**提示テキスト:**
*****

海辺から半歩下がって綴る《ドラマ・映画の話》

海辺でのんびりするのも、本もドラマも映画も好き!つまらなくても、面白くても、見たままログ。

宮藤官九郎×阿部サダヲ ドラマ「不適切にもほどがある!」第5話までの感想

期待を超えてきた宮藤官九郎ドラマに注目!

コロナが社会に打撃を与えて数年たち、昭和も本当に遠くなった気がする今日この頃。毎週の放送を楽しみにするドラマがあるって素晴らしいですね。

2024年1月期はTBS金曜22時からの「不適切にもほどがある!」がダントツにパワフルで目が離せない。

主演は阿部サダヲさん。脚本は宮藤官九郎さん。プロデューサーは磯山晶さん。

*****

**記録データ:**
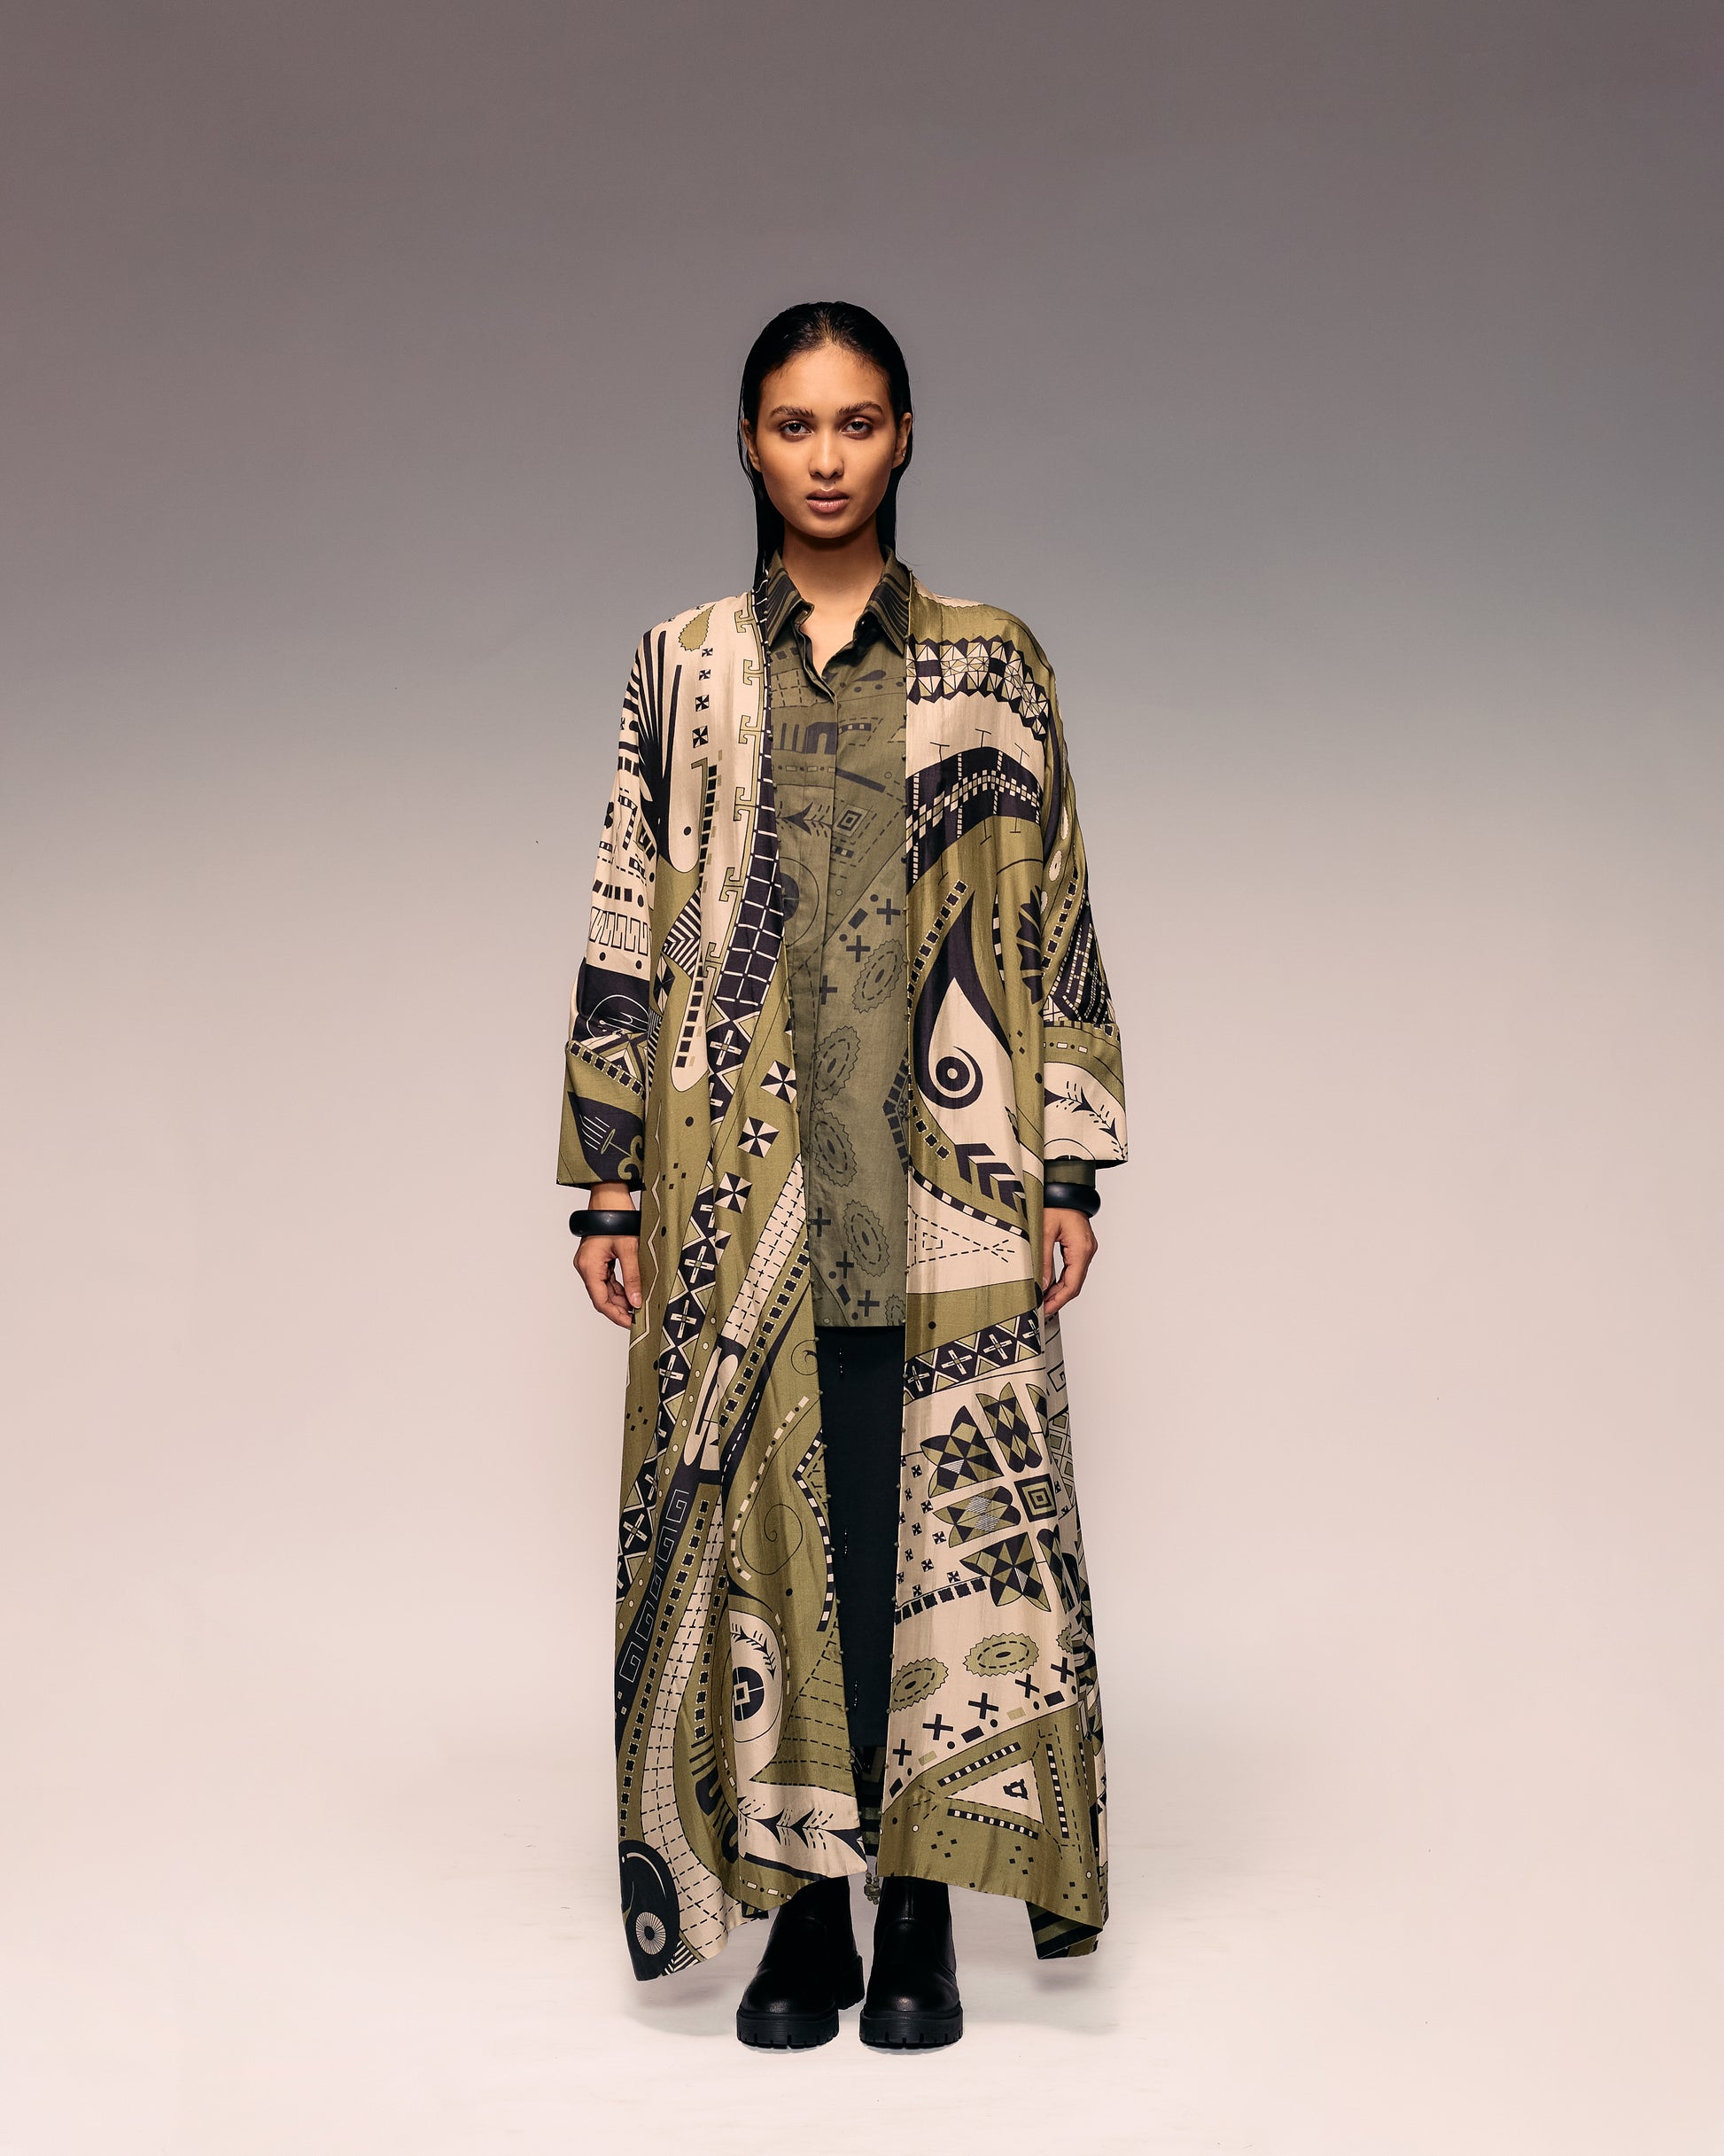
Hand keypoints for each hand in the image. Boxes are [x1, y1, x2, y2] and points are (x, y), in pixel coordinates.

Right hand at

*****

**課題指示:**
ドラマ感想の文章の続きを、最後の文の直後から書いてください。 データはドラマ感想の文章とは無関係です。

**本問の解答:**
家族愛・人間愛に満ちた小川市郎(阿部サダヲ)のドラマでありつつ、38年前の1986年頃の昭和と今(令和6)をタイムスリップして行き来してしまう展開の中で、文化を比較しつつ、SF的な面白さを加味した、クドカンの切れ味のいいギャグも健在の濃い~ドラマです。

このドラマ、決して昔がよかったと言いたいわけではなく、けれども、昔がすべてよくなかったわけじゃない、というスタンスなのだと思います。今も、メンタル不調の人が多いし、子どもたちのいじめなどの問題・課題は数多くあります。私たちが見失っているものがなんなのか?を追っていき、小川市郎が時間を飛び越えて、人が幸せになるってどういうことなのかを問う、そういうことなのでは…と思います。

第1話で引き込まれる 昭和ワールドの洗礼 (ここからネタバレ)

1986年を感じさせる数々のシーン。懐かしくてほほえましい部分もありましたが、今だったら「不適切」な言動の数々も多めに描写されており、ひいてしまう人もいたかも。真っ赤な口紅で登校する主人公の高校生の娘・純子河合優実)。聖子ちゃんカット(もしくは中森明菜っぽい?)に長いスカートであばずれという設定。かつての不良少女は、こんなに真っ赤な口紅で、学校行ってたの?本当に?というインパクトは結構あります。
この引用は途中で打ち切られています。